━━━━━ Working data

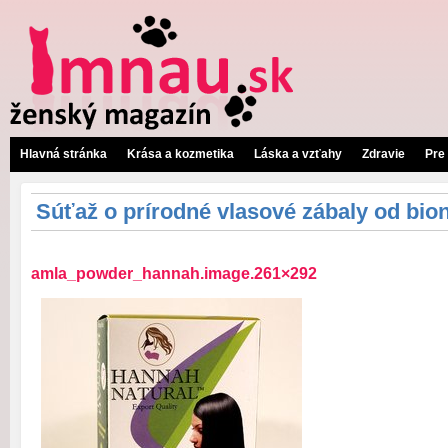
Hlavná stránka
Krása a kozmetika
Láska a vzťahy
Zdravie
Pre
Súťaž o prírodné vlasové zábaly od bion
amla_powder_hannah.image.261×292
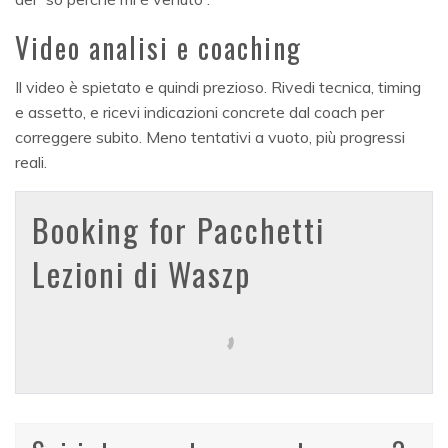
Video analisi e coaching
Il video è spietato e quindi prezioso. Rivedi tecnica, timing
e assetto, e ricevi indicazioni concrete dal coach per
correggere subito. Meno tentativi a vuoto, più progressi
reali.
Booking for Pacchetti
Lezioni di Waszp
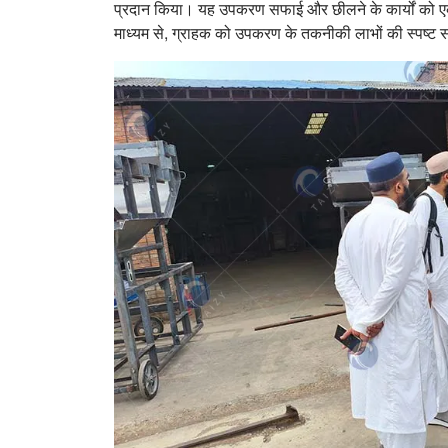
प्रदान किया। यह उपकरण सफाई और छीलने के कार्यों को 
माध्यम से, ग्राहक को उपकरण के तकनीकी लाभों की स्पष्ट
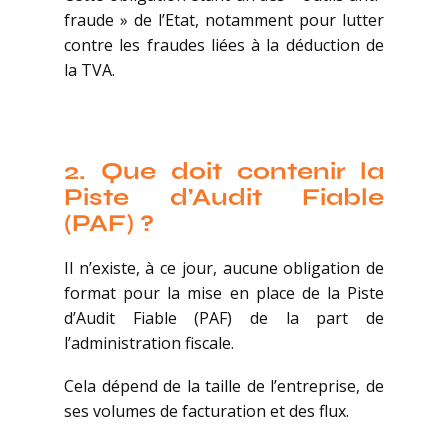
fraude » de l’Etat, notamment pour lutter
contre les fraudes liées à la déduction de
la TVA.
2. Que doit contenir la
Piste d’Audit Fiable
(PAF) ?
Il n’existe, à ce jour, aucune obligation de
format pour la mise en place de la Piste
d’Audit Fiable (PAF) de la part de
l’administration fiscale.
Cela dépend de la taille de l’entreprise, de
ses volumes de facturation et des flux.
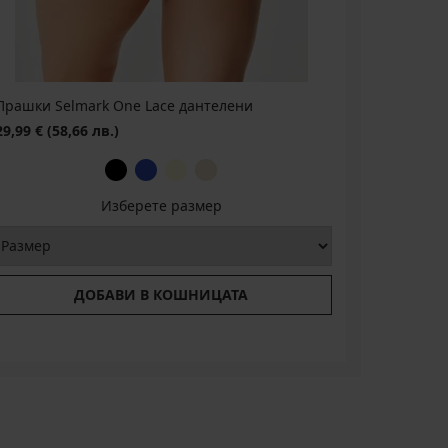
Прашки Selmark One Lace дантелени
29,99 €
(58,66 лв.)
Изберете размер
ДОБАВИ В КОШНИЦАТА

━━━━━━━━━━

* [Exercise requirements] Starting at the line containing "प्रदान किया। यह" and ending at the final line of the records, reproduce those lines with "TVA" swapped for "taxe sur la valeur ajoutée" and everything else unchanged. Leave the pictures out.

* [Reply to the task]
प्रदान किया। यह उपकरण सफाई और छीलने के कार्यों को 
माध्यम से, ग्राहक को उपकरण के तकनीकी लाभों की स्पष्ट
fraude » de l’Etat, notamment pour lutter
contre les fraudes liées à la déduction de
la taxe sur la valeur ajoutée.
2. Que doit contenir la
Piste d’Audit Fiable
(PAF) ?
Il n’existe, à ce jour, aucune obligation de
format pour la mise en place de la Piste
d’Audit Fiable (PAF) de la part de
l’administration fiscale.
Cela dépend de la taille de l’entreprise, de
ses volumes de facturation et des flux.
Прашки Selmark One Lace дантелени
29,99 €
(58,66 лв.)
Изберете размер
ДОБАВИ В КОШНИЦАТА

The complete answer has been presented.